"Mélancolie des corbeaux"- Sébastien Rutés
C'est l'histoire de Karka, un corbeau freux, tout décati, ancien messager du Conseil des Animaux de Paris, dont l'aile fut brisée autrefois par un épervier. Karka n'est pas un corbeau ordinaire. Il réfléchit au sens de la vie, à la mort, au cours de la Nature. " J'aime observer, dit-il. Depuis ma retraite, j'ai réalisé combien notre condition d'oiseau est de ne rien faire. L'angoisse du prochain repas rythme nos courtes vies. Est-elle différente de l'attente de la mort?" Ces questions existentielles ont rendu Karka mélancolique.
Un jour, le Conseil des Animaux fait de nouveau appel à lui pour une mission d'importance : des Lions rôdent dans les bois de Paris et risquent d'attaquer les Humains.
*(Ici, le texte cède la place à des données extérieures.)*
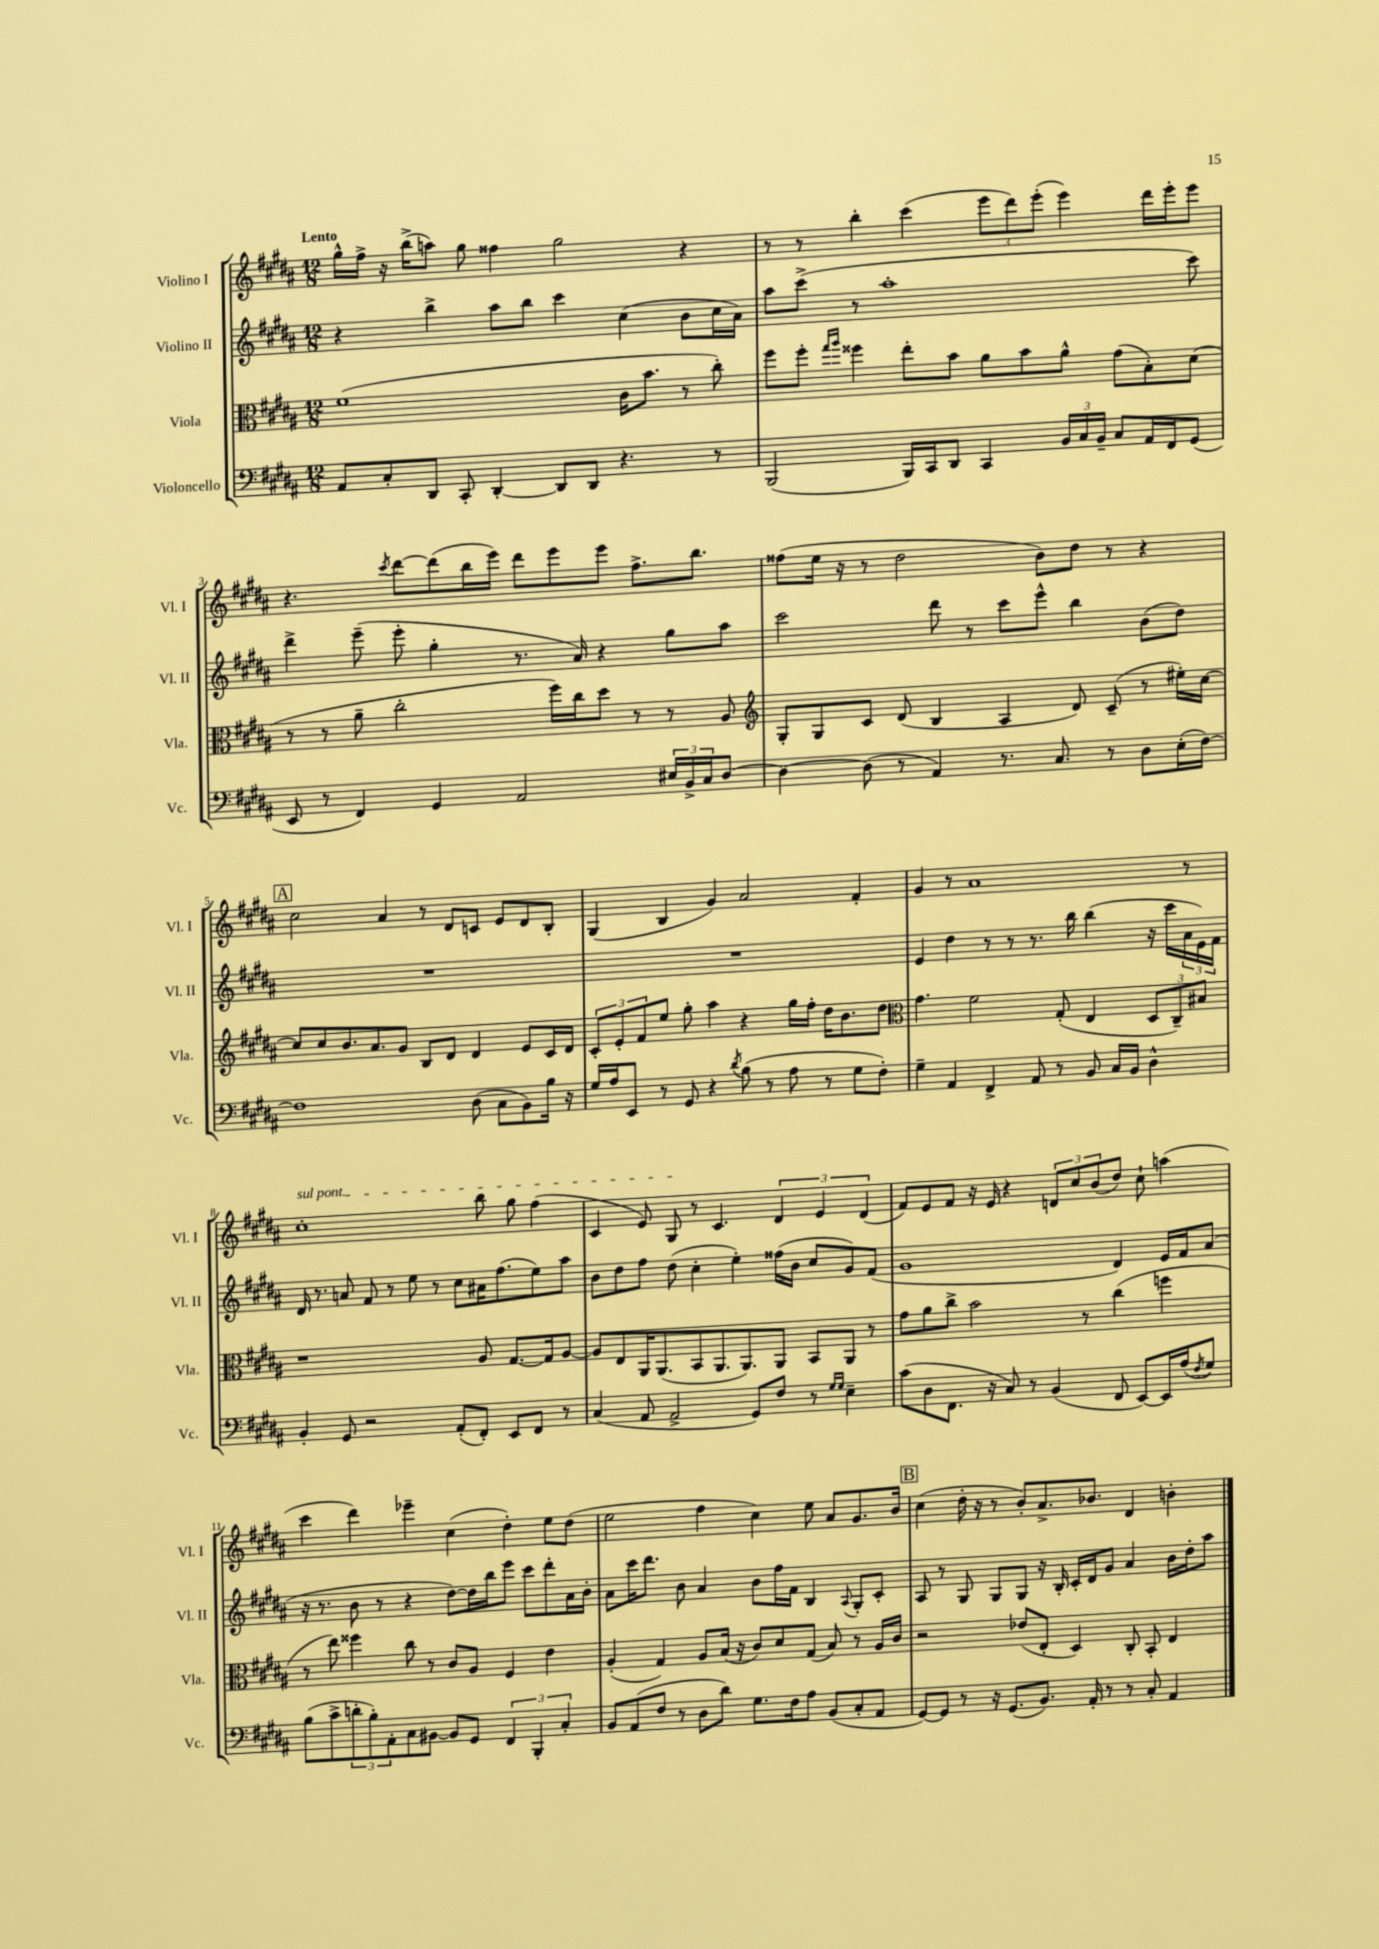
<<
\new StaffGroup <<
\new Staff = "s0" \with { instrumentName = "Violino I" shortInstrumentName = "Vl. I" } {
    \clef treble \key b \major \numericTimeSignature \time 12/8 \tempo "Lento"
    gis''16-^ fis''16-> r16 b''16->( a''8) gis''8 fisis''4 gis''2 r4 |
    r8 r8 b''4-. cis'''4( \tuplet 3/2 { e'''8 dis'''8) e'''8-.( } e'''4) dis'''16 e'''16-. e'''8 |
    r4. \acciaccatura { cis'''8 } dis'''8~ dis'''8( b''16 e'''16) dis'''8 e'''8 e'''8 fis''8.-> b''8. |
    fisis''8( e''16 r16 r8 dis''2 b'8) dis''8 r8 r4 |
    \mark \markup { \box "A" } cis''2 ais'4 r8 dis'8 c'8 e'8 dis'8 b8-. |
    gis4( b4 gis'4) ais'2 fis'4-. |
    gis'4 r8 ais'1 r8 |
    \once \override TextSpanner.bound-details.left.text = \markup { \italic "sul pont." } cis''1-.\startTextSpan b''8 gis''8 fis''4( |
    cis'4 e'8) gis8\stopTextSpan r8 cis'4. \tuplet 3/2 { dis'4 e'4 dis'4( } |
    fis'8) e'8 fis'8 r16 e'16 r4 \tuplet 3/2 { d'8 cis''8 b'8( } dis''8) cis''8-! a''4( |
    cis'''4 dis'''4) ees'''4-- cis''4( dis''4-.) e''8 dis''8( |
    e''2 fis''4 cis''4) e''8 ais'8 gis'8. b'16 |
    \mark \markup { \box "B" } cis''4( dis''16-. r16 r8 b'8-.) ais'8.-> bes'8. dis'4 b'4-. \bar "|." |
}
\new Staff = "s1" \with { instrumentName = "Violino II" shortInstrumentName = "Vl. II" } {
    \clef treble \key b \major \numericTimeSignature \time 12/8
    r4 b''4-> ais''8 b''8 cis'''4 cis''4( b'8 cis''16 ais'16) |
    ais''8 cis'''8->( r8 ais''1-. cis'''8) |
    dis'''4-> e'''8--( e'''8-. gis''4-. r8. ais'16) r4 gis''8 ais''8 |
    cis'''2 dis'''8 r8 cis'''8 e'''8-^ b''4 b'8( dis''8) |
    \mark \markup { \box "A" } R1. |
    R1. |
    e'4 dis''4 r8 r8 r8. b''16 b''4( r16 cis'''16 \tuplet 3/2 { ais'16 e'16) fis'16 } |
    dis'16 r8. a'8 fis'8 r8 e''8 r8 cis''8 ais'16 fis''8.( e''8) ais''8 |
    b'8 dis''8 fis''8 dis''8( cis''4-. e''4-.) fisis''16( b'16 cis''8 gis'8) fis'8( |
    gis'1 dis'4) e'16 fis'16 ais'8( |
    r16 r8. b'8 r8 r4 dis''8~) dis''16 b''16 e'''8 cis'''8 dis'''8-. ais'16 b'16-. |
    ais'8 cis'''16 dis'''8. b'8 ais'4 b'8 fis''16 fis'16 b4 \appoggiatura { ais8 } gis8-. cis'8-. |
    \mark \markup { \box "B" } ais8 r8 gis8 gis8 gis8 r16 b16-. cis'16-. dis'16 gis'8 ais'4 b'16 dis''16-. ais''8 \bar "|." |
}
\new Staff = "s2" \with { instrumentName = "Viola" shortInstrumentName = "Vla." } {
    \clef alto \key b \major \numericTimeSignature \time 12/8
    fis'1( cis'16 b'8. r8 cis''8-.) |
    fis''8 fis''8-. \grace { gis''16 ais''16 } fisis''4 e''8-. b'8 ais'8 b'8 ais'8-^ gis'8( b8-.) dis'8( |
    r8 r8 ais'8-- cis''2-. fis''16) cis''16 dis''8 r8 r8 ais8 |
    \clef treble gis8-. gis8 cis'8 dis'8( b4 ais4 dis'8) cis'8--( r8 eis''16-.) cis''16~ |
    \mark \markup { \box "A" } cis''8 cis''8 b'8. ais'8. gis'8 b8 dis'8 dis'4 e'8 cis'16 dis'16 |
    \tuplet 3/2 { cis'8-. e'8-. fis'8 } e''8 gis''8-. ais''4 r4 gis''16 fis''16-. dis''16 b'8. dis''8 |
    \clef alto gis'4. fis'2 gis8-.( e4 \tuplet 3/2 { dis8 cis8--) bis8 } |
    r1 ais8 gis8.~ gis16 ais8~ |
    ais8 e8 ais,16 ais,8.( b,8 ais,8. ais,8.) ais,8 b,8 ais,8 r8 |
    gis'8 ais'8 cis''8-> b'2 r8 cis''4( f''4 |
    r8 e''8) fisis''4 cis''8 r8 cis'8 ais8 fis4 e'4 |
    ais4-.( gis4) ais8 b16( r16 cis'8) dis'8 gis8( b8) r8 ais16 cis'16 |
    \mark \markup { \box "B" } r2 ees'8( e8-. dis4) cis8-. b,8-. e4 \bar "|." |
}
\new Staff = "s3" \with { instrumentName = "Violoncello" shortInstrumentName = "Vc." } {
    \clef bass \key b \major \numericTimeSignature \time 12/8
    ais,8 cis8-. dis,8 cis,8-. dis,4~-. dis,8 dis,8 r4. r8 |
    b,,2( b,,16) cis,16 dis,8 cis,4 \tuplet 3/2 { b,16 cis16 b,16-- } cis8 ais,16 fis,16 gis,8( |
    e,8 r8 fis,4) gis,4 ais,2 \tuplet 3/2 { eis16 b,16-> cis16 } dis8~ |
    dis4~ dis8( r8 ais,4) r8. cis8. r8 dis8 e16-.( fis16~) |
    \mark \markup { \box "A" } fis1 dis8( cis8 b,8) b16 r16 |
    gis16 ais16 e,8 r8 gis,8 r4 \acciaccatura { dis'8 } b8( r8 ais8 r8 gis8 fis8-.) |
    gis4-- ais,4 fis,4-> ais,8 r8 b,8 cis16 b,16 dis4-^ |
    b,4-. gis,8 r2 ais,8-.( fis,8-.) e,8 fis,8 r8 |
    cis4( ais,8 ais,2-> gis,8) fis8 r8 \grace { gis16 gis16 } e4-- |
    cis'8( dis8 fis,8. r16 cis8) r8 b,4( fis,8 e,8~) e,16 ais16( \acciaccatura { fis8 } gis8) |
    b8( cis'8-> \tuplet 3/2 { d'8-. b8-.) ais,8-. } cis8 bis,8~ bis,8 gis,8 \tuplet 3/2 { fis,4 b,,4-. cis4-. } |
    b,8 ais,8( fis8 r8 dis8 dis'8) gis8. fis16 ais8 b,8( cis8-. ais,8 |
    \mark \markup { \box "B" } gis,8~) gis,8 r8 r16 gis,8.( b,8.) ais,16-. r8 r8 cis8-. ais,4 \bar "|." |
}
>>
>>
Il faut à tout prix les en empêcher. Avec un toucan, une tourterelle et une corneille, Karka se lance alors dans l'aventure...
"Mélancolie des corbeaux" est un livre étrange, philosophique,"polar-thriller" animalier, je ne sais pas trop. Tout au long de ma lecture, sur laquelle je suis restée bloquée plus d'une semaine, j'ai été partagée entre la fascination et l'irritation. Je me suis ennuyée, j'ai aimé, je me suis ennuyée, j'ai trouvé ça long, j'ai décroché, j'ai racroché, j'ai râlé, je me suis ennuyée, j'ai aimé, bref, ma semaine en compagnie des corbeaux fut bien agitée. Une chose est sûre, ce roman inclassable est écrit de façon brillante, magistrale et c'est peut-être ça qui m'a fait tenir jusqu'au bout. Quelle écriture, mon dieu ! Absolument incroyable. Poétique, pleine de grâce, de majesté... Je regrette vraiment d'avoir entamé ce roman à une période particulièrement mal choisie (fatigue, conseils de classe...), ce qui a gâché le plaisir d'une lecture que j'aurais trouvée tout simplement magnifique à un autre moment. ça m'apprendra à vouloir lire des histoires de corbeaux quand j'ai pas la tête à ça...
Pour la peine, voici un extrait. Le final grandiose de Léon le lion :
"Le roi est mort, Karka: vive le roi !
Imitant sans le savoir l'attitude du lion de Belfort, droit sur ses pattes avant comme pour résister, il poussa un rugissement royal. Paris trembla, la vie s'arrêta. A travers la capitale des milliers de vivats aboyés, miaulés, cancanés, nasillés, feulés, jappés, chuintés, hululés, roucoulés, craillés, croassés, glapis, cacardés, flûtés, pépiés, piaillés, ramagés, jacassés et trompétés, saluèrent le dernier combat du Lion. Pour laisser aux Humains le loisir d'admirer sa majesté, Léon tourna au sommet du tertre comme sur le point d'attaquer. C'était un défi, la menace superbe de la bête acculée, le désir de l'hallali. Le plaisir aigre-doux de la mort reçue et donnée...
Enfin, lorsqu'assez d'humains, dans leur automobile ou sur le balcon, l'eurent admiré, Léon dévala le tertre, traversa la pelouse de la Muette et disparut dans le bois dans un dernier rugissement de joie."